**THE PROBLEM:**
Set every record down verbatim and omit the pictures.
::::::::
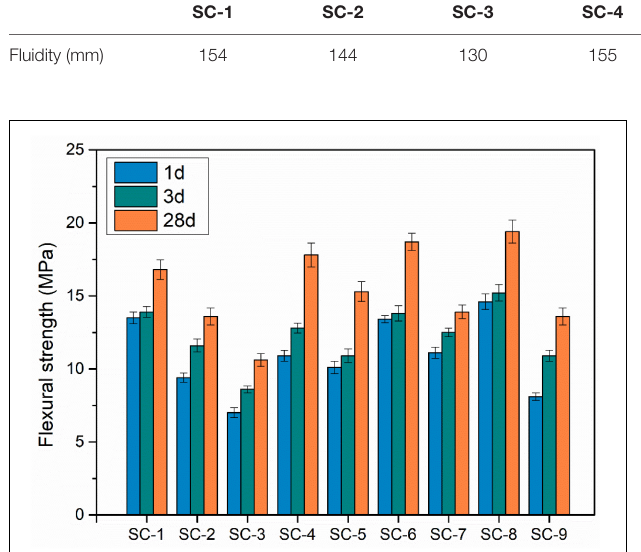
FIGURE 7 | Compressive strength of CSA-ECC specimens after curing for 1, 3, and 28 days.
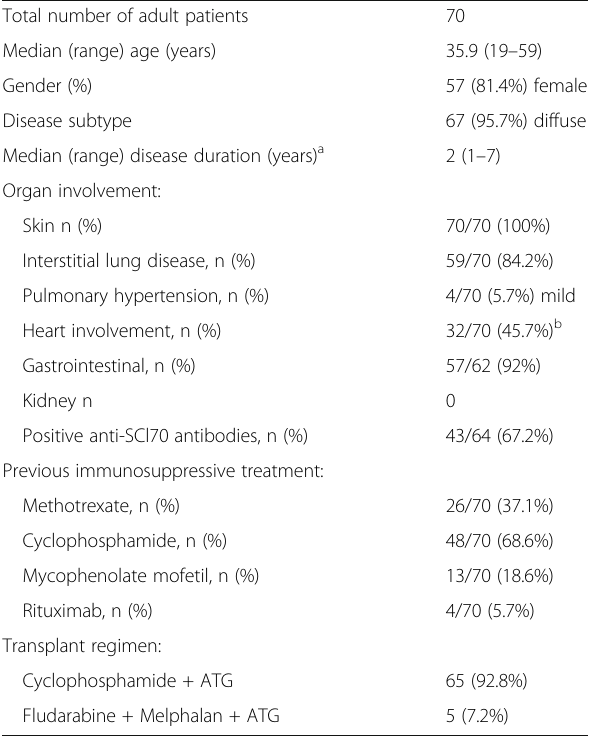
Table 1 Patient baseline characteristics and transplant details Total number of adult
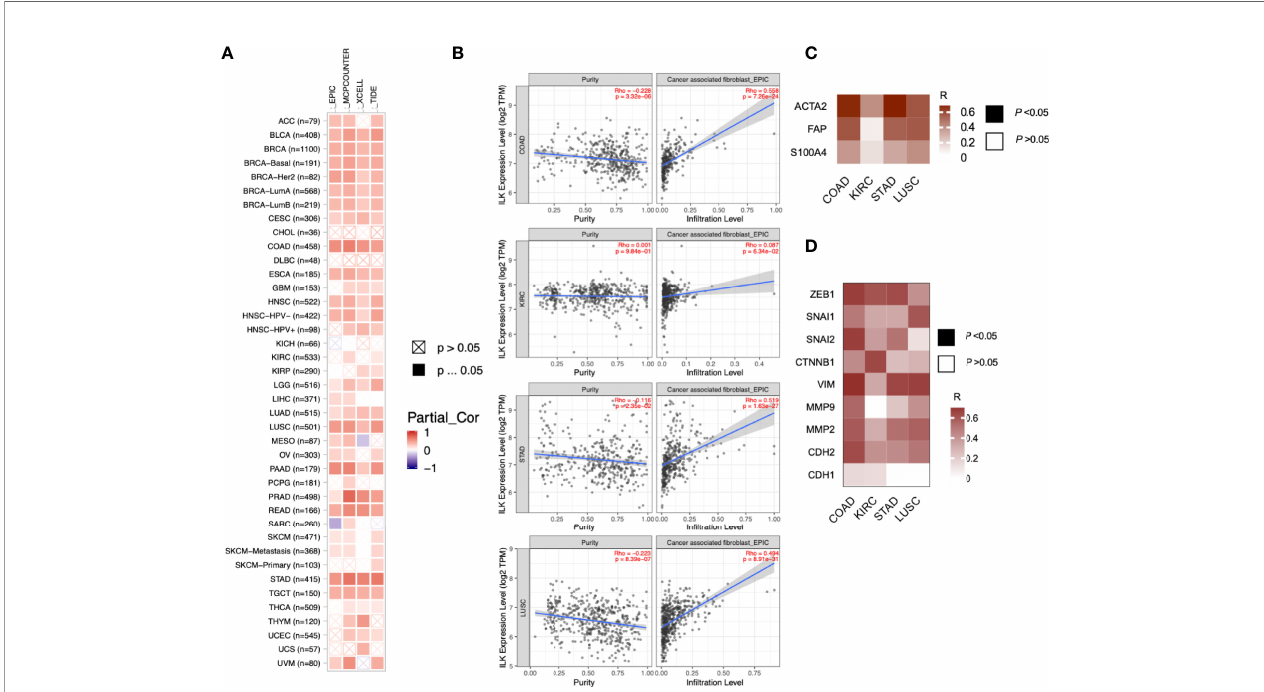
FIGURE 3 | ILK is correlated with CAF in fi ltration and EMT markers. (A) ILK expression is associated with CAF in fi ltration in most cancers as analyzed using TIMER. EPIC, MCPCOUNTER, XCELL and TIDE as shown in the heat map are different methods for cell quanti fi cation based on gene expression. Since most fi broblasts and immune cells are negatively correlated with tumor purity, the correlation is adjusted by purity (referred as Partial_Cor) partial spearman ’ s correlation rho. (B) The ILK expression is correlated with CAFs in fi ltration in COAD, KIRC, STAD and LUSC via TIMER. (C) Heat map showing the correlation in expression between ILK and key gene markers for CAFs in COAD, KIRC, STAD and LUSC tumors via GEPIA. (D) Heat map showing the correlation in expression between ILK and different gene markers for EMT in COAD, KIRC, STAD and LUSC tumors via GEPIA. The values in the heat map are for Spearman ’ s correlation Rho, R. The scale on the right of the heat map is for R values. All colored squares are statistically signi fi cant whereas white squares are not statistically signi fi cant. The R values above 0.08 are statistically signi fi cant. Signi fi cant P -value is <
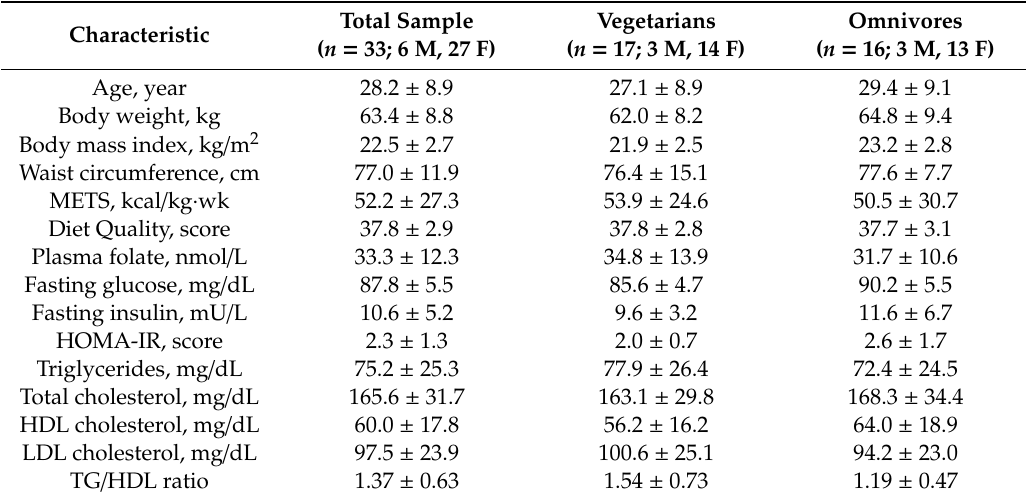
Table 1. Participant characteristics 1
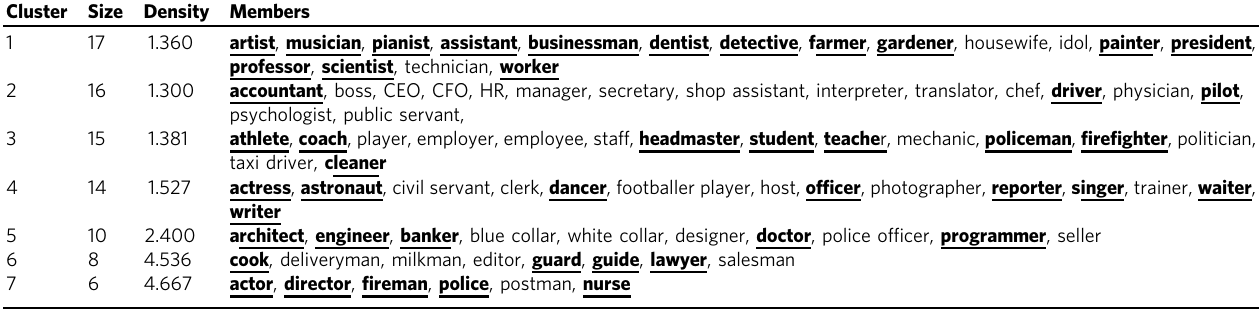
Bold and underlined words are shared by the two networks.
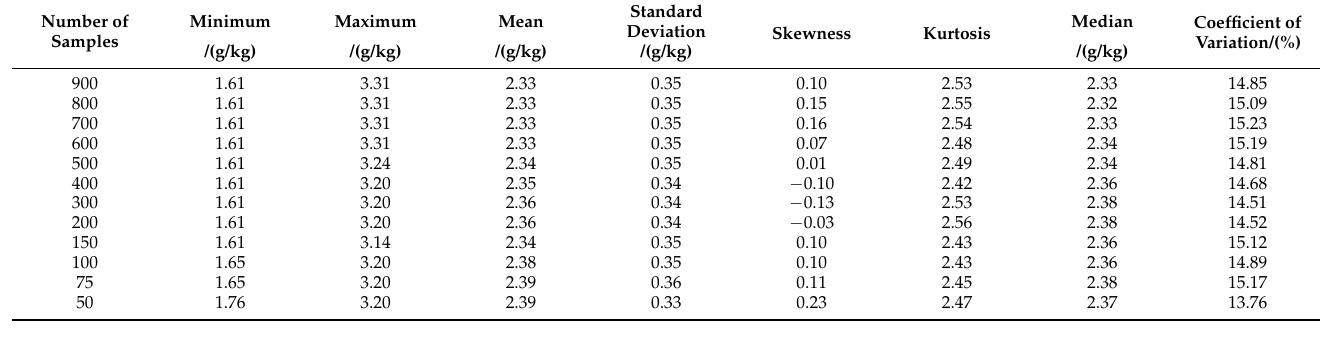
Table 2. Descriptive statistics of SOM content after logarithmic transformation.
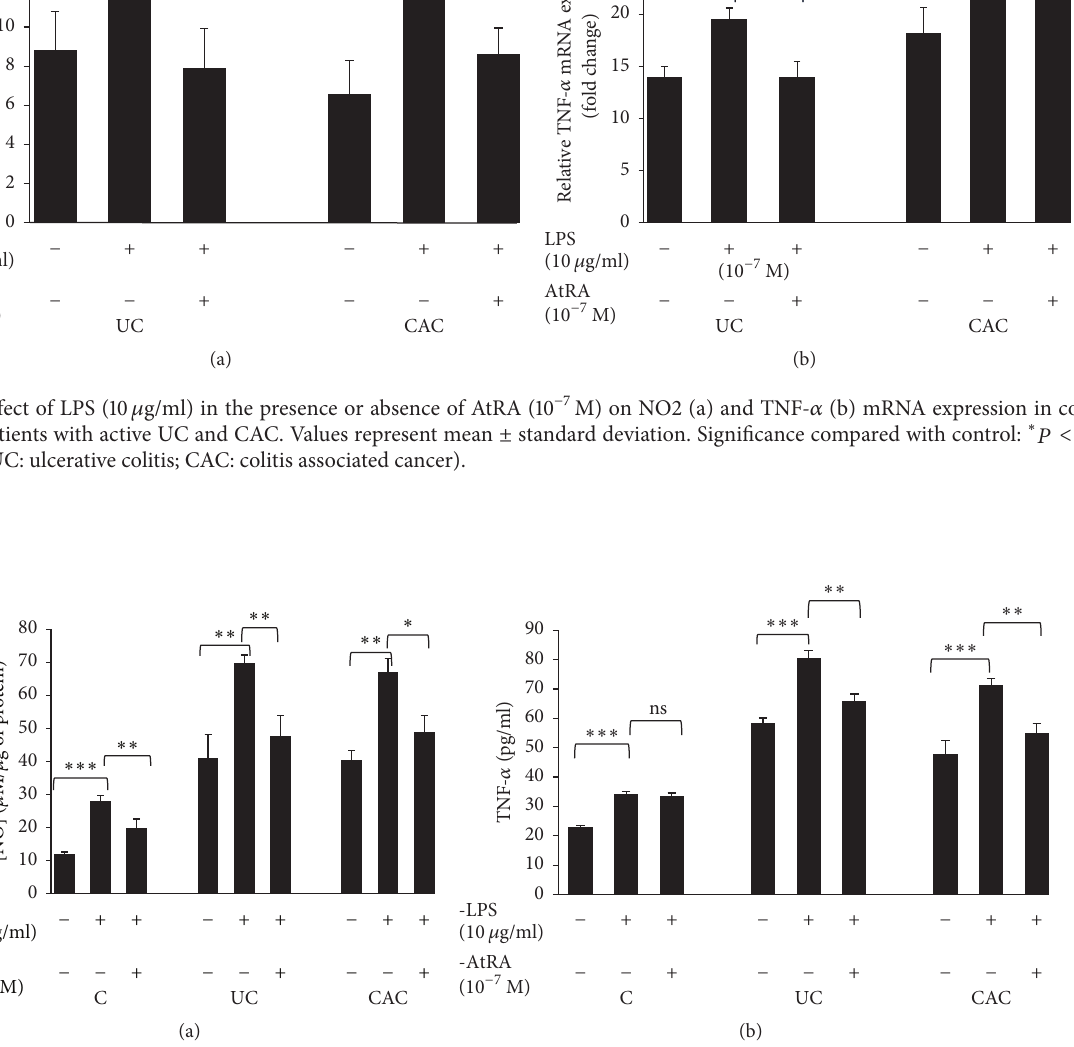
Figure 12: Effect of LPS (10 𝜇 g/ml) in the presence or absence of AtRA (10 −7 M) on NO (a) and TNF- 𝛼 (b) production by colonic mucosa of patients with active UC and CAC. Values represent mean ± standard deviation. Significance compared with control: ∗ 𝑃 < 0.05 , ∗∗ 𝑃 < 0.01 , and ∗∗∗ 𝑃 < 0.001 . ns, no significant difference, 𝑃 > 0.05 (UC: ulcerative colitis; CAC: colitis associated cancer; C: control, normal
::::::::
**WRITTEN SOLUTION:**
FIGURE 7 | Compressive strength of CSA-ECC specimens after curing for 1, 3, and 28 days.
Table 1 Patient baseline characteristics and transplant details Total number of adult
FIGURE 3 | ILK is correlated with CAF in fi ltration and EMT markers. (A) ILK expression is associated with CAF in fi ltration in most cancers as analyzed using TIMER. EPIC, MCPCOUNTER, XCELL and TIDE as shown in the heat map are different methods for cell quanti fi cation based on gene expression. Since most fi broblasts and immune cells are negatively correlated with tumor purity, the correlation is adjusted by purity (referred as Partial_Cor) partial spearman ’ s correlation rho. (B) The ILK expression is correlated with CAFs in fi ltration in COAD, KIRC, STAD and LUSC via TIMER. (C) Heat map showing the correlation in expression between ILK and key gene markers for CAFs in COAD, KIRC, STAD and LUSC tumors via GEPIA. (D) Heat map showing the correlation in expression between ILK and different gene markers for EMT in COAD, KIRC, STAD and LUSC tumors via GEPIA. The values in the heat map are for Spearman ’ s correlation Rho, R. The scale on the right of the heat map is for R values. All colored squares are statistically signi fi cant whereas white squares are not statistically signi fi cant. The R values above 0.08 are statistically signi fi cant. Signi fi cant P -value is <
Table 1. Participant characteristics 1
Bold and underlined words are shared by the two networks.
Table 2. Descriptive statistics of SOM content after logarithmic transformation.
Figure 12: Effect of LPS (10 𝜇 g/ml) in the presence or absence of AtRA (10 −7 M) on NO (a) and TNF- 𝛼 (b) production by colonic mucosa of patients with active UC and CAC. Values represent mean ± standard deviation. Significance compared with control: ∗ 𝑃 < 0.05 , ∗∗ 𝑃 < 0.01 , and ∗∗∗ 𝑃 < 0.001 . ns, no significant difference, 𝑃 > 0.05 (UC: ulcerative colitis; CAC: colitis associated cancer; C: control, normal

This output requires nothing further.